6. The apparatus of Claim 5 wherein the variable ramp function's minimum value is less than 0.89 of the variable ramps function's maximum value.

7. The apparatus of Claim 5 wherein the variable ramp function's minimum value is less than 0.84 of the variable ramp function's maximum value.

8. An improved process for forming packages of direct-spun yarn by spinning continuous filaments and crosswinding the spun filamentary yarn onto tubes at speeds in excess of 10,000 ft/min (3048 m/min) by traversing the yarn as it is pulled onto the pre-existing portion of the package, and by controlling the frequency of the traverse cycle by means of a static inverter, characterised by (i) programing a digital microcomputer system (11) with a predetermined program, and (ii) feeding a predetermined compatible electrical signal from the microcomputer system (11) to the inverter (13).

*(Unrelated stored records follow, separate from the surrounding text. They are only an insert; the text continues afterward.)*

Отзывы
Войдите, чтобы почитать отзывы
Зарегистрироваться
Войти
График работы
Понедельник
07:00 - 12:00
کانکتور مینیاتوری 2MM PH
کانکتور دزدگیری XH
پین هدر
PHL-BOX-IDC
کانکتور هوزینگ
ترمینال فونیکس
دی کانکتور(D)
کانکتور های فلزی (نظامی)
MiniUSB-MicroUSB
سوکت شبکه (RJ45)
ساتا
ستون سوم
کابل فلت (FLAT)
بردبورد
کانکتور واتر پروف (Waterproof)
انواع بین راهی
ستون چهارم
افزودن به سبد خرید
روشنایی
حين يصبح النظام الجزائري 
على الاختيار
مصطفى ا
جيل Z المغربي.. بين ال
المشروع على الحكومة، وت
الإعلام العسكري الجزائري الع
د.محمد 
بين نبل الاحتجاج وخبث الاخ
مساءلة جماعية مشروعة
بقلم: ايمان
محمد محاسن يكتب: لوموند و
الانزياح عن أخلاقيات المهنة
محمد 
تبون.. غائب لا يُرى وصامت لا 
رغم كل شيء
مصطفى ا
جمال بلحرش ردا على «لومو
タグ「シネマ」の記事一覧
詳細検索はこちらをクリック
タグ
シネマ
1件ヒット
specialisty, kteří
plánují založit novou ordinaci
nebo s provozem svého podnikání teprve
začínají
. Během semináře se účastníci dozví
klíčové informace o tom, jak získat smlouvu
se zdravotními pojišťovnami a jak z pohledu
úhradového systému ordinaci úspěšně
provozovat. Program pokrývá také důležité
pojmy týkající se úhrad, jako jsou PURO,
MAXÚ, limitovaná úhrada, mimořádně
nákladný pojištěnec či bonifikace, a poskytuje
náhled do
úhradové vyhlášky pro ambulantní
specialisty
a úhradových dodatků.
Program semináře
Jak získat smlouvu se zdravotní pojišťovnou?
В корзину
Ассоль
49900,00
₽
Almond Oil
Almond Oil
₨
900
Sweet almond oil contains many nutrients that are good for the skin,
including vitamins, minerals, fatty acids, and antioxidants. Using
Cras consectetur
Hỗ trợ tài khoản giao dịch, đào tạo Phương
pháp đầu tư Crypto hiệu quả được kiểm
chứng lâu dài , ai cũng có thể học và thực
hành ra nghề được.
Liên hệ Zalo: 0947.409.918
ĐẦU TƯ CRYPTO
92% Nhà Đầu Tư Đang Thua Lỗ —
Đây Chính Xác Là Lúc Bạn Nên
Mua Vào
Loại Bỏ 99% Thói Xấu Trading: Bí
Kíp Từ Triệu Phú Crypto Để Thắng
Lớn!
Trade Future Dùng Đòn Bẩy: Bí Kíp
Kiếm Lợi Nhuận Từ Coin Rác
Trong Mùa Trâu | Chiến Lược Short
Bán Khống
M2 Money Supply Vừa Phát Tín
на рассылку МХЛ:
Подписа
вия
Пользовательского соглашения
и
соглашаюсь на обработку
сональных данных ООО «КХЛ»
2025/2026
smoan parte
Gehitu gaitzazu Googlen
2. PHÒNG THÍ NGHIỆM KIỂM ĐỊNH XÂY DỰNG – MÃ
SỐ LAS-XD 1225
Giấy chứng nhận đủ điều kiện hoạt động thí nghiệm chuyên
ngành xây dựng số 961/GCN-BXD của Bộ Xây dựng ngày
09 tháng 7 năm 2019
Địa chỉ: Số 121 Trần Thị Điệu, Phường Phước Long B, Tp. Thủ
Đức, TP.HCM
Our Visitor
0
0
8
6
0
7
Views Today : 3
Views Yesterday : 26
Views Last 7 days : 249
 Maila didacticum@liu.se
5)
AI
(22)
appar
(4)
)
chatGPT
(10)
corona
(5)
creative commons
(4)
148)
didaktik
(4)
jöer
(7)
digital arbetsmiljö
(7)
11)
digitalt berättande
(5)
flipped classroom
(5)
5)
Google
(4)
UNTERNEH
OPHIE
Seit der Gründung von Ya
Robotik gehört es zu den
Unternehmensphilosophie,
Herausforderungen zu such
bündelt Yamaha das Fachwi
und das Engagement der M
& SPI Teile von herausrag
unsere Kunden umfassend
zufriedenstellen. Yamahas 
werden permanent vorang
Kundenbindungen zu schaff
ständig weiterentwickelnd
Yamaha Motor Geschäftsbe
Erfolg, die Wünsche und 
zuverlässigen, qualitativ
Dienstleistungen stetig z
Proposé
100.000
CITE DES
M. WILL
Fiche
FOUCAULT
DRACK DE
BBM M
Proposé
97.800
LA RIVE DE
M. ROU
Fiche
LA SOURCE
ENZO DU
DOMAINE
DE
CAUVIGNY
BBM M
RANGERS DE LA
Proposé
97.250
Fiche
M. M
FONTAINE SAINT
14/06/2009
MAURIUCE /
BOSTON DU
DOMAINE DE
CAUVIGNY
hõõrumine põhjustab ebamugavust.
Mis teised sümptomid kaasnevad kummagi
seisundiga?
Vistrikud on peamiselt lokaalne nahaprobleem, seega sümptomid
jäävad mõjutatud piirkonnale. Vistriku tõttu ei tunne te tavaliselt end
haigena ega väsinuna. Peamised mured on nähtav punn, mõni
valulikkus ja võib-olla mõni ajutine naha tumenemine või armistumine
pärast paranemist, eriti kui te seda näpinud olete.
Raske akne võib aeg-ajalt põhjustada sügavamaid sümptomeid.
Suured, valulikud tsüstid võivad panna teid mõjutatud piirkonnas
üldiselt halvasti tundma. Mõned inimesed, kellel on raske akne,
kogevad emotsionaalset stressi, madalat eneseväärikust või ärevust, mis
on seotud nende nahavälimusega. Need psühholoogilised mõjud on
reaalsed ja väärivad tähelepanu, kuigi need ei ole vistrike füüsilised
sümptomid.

9. The process of claim 8 which comprises varying the frequency of the electrical signal to the inverter in accordance with the sum of a varying ramp function and a modulation function.

10. The process of claim 9 which comprises feeding a varying ramp function which essentially decreases during at least most of the winding of the package, by an amount that is at least 6 percent of the value of the ramp function used for winding the inner layers of yarn.

11. The process of claim 10 which comprises modulating the ramp function in an amount of 1.3 percent at a frequency within the range 1 to 20 seconds.

12. The process of claim 10 which comprises controlling at least 20 traverse mechanisms with a single common inverter, and increasing the ramp function during the winding of the outermost portion of the packages, and team doffing the full packages during the period of increasing ramp function.